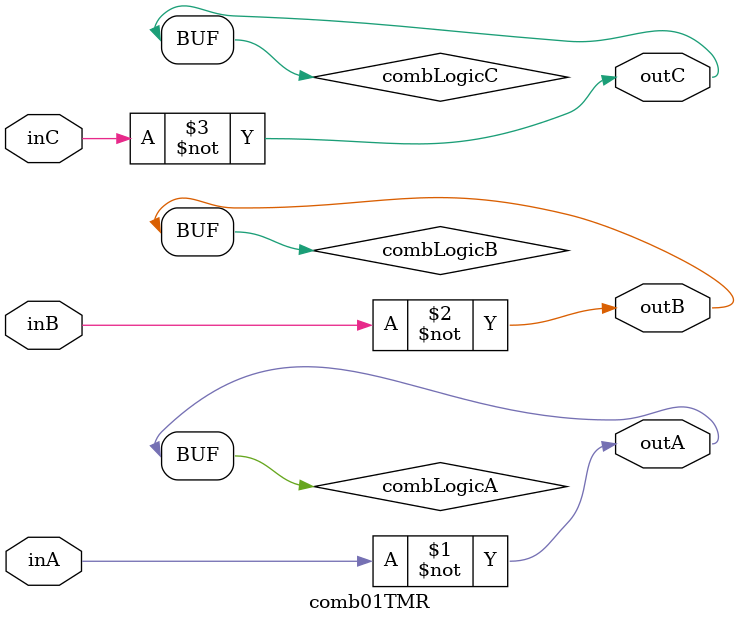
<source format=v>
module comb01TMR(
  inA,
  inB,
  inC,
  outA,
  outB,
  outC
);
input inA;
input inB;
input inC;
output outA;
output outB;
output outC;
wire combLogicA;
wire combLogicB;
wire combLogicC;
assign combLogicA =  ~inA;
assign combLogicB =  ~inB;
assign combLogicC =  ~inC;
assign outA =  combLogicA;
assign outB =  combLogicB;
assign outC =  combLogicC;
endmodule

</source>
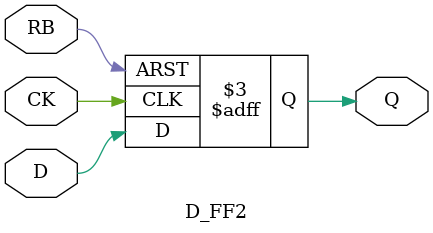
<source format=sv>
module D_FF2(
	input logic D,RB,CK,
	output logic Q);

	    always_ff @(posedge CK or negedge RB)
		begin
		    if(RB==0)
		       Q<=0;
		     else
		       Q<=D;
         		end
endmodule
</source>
--
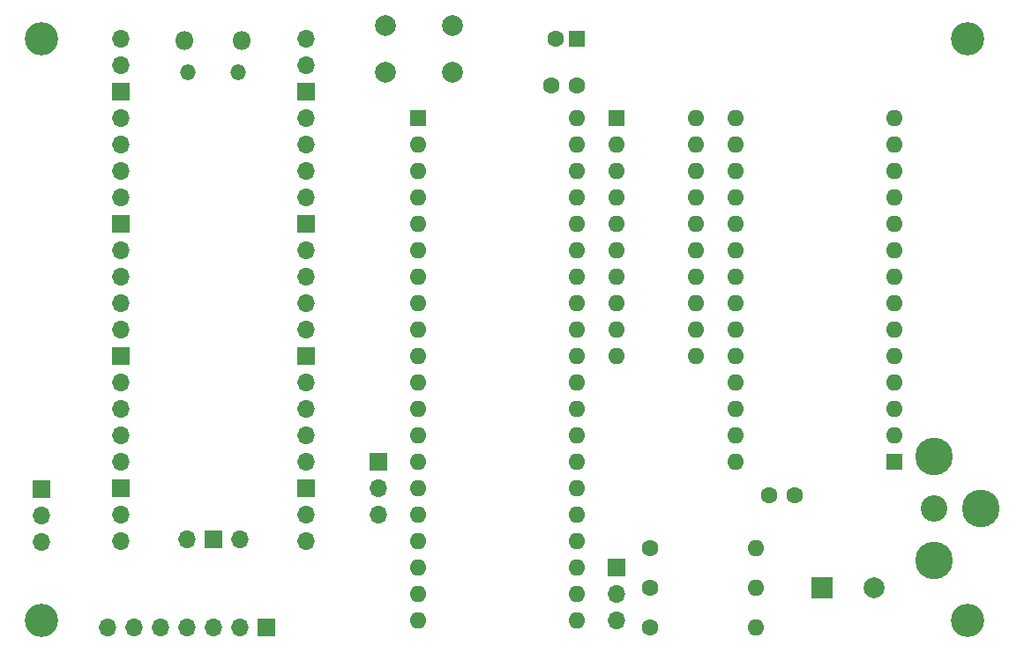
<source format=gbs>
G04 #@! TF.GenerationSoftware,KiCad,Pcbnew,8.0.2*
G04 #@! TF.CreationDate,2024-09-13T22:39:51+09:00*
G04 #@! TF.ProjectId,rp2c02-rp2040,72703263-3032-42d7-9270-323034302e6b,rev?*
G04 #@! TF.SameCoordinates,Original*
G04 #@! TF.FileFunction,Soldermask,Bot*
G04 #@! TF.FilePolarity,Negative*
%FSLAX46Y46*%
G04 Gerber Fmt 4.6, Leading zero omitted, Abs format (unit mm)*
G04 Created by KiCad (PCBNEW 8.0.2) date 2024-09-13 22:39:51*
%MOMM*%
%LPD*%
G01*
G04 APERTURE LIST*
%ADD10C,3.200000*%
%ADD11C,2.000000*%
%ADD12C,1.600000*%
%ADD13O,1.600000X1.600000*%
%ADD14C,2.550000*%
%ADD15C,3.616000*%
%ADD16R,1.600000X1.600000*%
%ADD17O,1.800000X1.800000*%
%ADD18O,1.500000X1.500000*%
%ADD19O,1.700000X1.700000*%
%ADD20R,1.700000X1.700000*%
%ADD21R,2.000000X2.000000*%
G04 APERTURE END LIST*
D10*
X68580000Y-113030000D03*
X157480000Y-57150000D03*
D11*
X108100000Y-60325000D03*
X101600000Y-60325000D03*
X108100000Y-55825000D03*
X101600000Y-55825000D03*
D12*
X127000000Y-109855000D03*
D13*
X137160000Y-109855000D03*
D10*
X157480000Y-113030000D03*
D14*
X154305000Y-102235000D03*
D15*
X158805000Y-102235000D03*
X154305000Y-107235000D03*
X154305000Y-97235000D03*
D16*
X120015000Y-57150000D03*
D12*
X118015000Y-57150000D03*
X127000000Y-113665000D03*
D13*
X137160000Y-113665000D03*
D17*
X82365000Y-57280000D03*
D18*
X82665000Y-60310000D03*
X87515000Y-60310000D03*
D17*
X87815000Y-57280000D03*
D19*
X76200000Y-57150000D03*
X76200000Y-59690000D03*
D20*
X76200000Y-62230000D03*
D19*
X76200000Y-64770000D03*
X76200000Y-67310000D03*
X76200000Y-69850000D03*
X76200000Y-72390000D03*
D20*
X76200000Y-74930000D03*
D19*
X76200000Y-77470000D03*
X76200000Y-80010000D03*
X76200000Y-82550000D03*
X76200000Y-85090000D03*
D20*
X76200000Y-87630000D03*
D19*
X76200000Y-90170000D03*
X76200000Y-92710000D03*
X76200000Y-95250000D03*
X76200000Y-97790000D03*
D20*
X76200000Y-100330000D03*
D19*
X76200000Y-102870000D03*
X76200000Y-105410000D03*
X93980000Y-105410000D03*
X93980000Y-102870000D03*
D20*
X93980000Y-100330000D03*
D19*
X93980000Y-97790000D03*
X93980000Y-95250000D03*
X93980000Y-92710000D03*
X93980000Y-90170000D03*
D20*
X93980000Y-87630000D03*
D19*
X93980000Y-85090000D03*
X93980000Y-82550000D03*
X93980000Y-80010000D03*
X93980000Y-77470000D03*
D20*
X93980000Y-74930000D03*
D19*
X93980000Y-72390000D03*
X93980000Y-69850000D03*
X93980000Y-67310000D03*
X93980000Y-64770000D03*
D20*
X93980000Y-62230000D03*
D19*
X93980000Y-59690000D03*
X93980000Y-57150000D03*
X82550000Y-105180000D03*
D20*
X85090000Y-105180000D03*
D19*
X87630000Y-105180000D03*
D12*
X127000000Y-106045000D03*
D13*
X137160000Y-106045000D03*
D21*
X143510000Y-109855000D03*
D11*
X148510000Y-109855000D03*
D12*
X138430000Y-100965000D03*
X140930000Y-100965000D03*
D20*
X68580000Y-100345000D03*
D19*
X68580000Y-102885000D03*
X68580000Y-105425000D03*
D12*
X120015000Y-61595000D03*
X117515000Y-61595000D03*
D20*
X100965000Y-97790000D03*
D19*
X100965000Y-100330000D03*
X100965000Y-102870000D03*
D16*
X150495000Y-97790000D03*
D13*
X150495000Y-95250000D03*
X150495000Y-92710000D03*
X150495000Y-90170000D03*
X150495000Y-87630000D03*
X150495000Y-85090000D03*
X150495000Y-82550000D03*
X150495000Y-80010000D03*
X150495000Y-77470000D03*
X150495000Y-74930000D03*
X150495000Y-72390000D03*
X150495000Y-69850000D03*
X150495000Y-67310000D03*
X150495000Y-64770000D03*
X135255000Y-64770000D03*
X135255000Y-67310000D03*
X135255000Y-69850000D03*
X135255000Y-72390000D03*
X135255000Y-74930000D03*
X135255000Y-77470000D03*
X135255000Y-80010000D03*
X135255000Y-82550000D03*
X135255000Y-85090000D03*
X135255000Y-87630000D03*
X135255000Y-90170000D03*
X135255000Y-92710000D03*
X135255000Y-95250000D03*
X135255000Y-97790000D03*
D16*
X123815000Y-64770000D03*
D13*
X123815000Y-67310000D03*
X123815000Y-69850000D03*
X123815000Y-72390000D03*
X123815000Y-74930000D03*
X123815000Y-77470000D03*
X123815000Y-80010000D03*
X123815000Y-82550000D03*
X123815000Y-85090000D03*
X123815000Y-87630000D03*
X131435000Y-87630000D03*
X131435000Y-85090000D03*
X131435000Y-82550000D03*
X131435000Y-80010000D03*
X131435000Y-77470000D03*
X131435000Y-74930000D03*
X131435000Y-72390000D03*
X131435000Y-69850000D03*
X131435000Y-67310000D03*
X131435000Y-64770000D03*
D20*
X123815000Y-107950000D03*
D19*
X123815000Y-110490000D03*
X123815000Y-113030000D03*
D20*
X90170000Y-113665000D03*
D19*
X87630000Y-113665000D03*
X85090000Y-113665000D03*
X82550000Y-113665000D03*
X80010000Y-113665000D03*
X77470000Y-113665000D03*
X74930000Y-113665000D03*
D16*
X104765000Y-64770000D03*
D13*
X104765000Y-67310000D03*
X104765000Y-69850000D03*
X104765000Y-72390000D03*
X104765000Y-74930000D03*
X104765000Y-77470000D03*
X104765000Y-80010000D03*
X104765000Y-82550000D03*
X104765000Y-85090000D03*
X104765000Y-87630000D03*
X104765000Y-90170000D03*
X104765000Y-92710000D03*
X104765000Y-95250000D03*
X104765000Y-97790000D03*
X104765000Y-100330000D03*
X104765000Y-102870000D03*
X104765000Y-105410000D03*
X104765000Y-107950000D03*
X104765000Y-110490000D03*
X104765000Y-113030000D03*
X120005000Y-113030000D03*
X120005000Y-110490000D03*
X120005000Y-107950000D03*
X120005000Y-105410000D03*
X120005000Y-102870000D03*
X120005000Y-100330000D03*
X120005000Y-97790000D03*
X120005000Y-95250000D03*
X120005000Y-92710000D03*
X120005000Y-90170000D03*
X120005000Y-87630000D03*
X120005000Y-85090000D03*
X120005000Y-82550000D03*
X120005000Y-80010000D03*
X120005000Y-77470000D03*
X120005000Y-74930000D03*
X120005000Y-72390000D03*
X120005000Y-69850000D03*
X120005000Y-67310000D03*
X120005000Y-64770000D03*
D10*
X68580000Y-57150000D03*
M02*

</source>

• Exercise aim:
Report the number of lines in the records that hold "combLogicA" and write no other words.

• Written answer:
3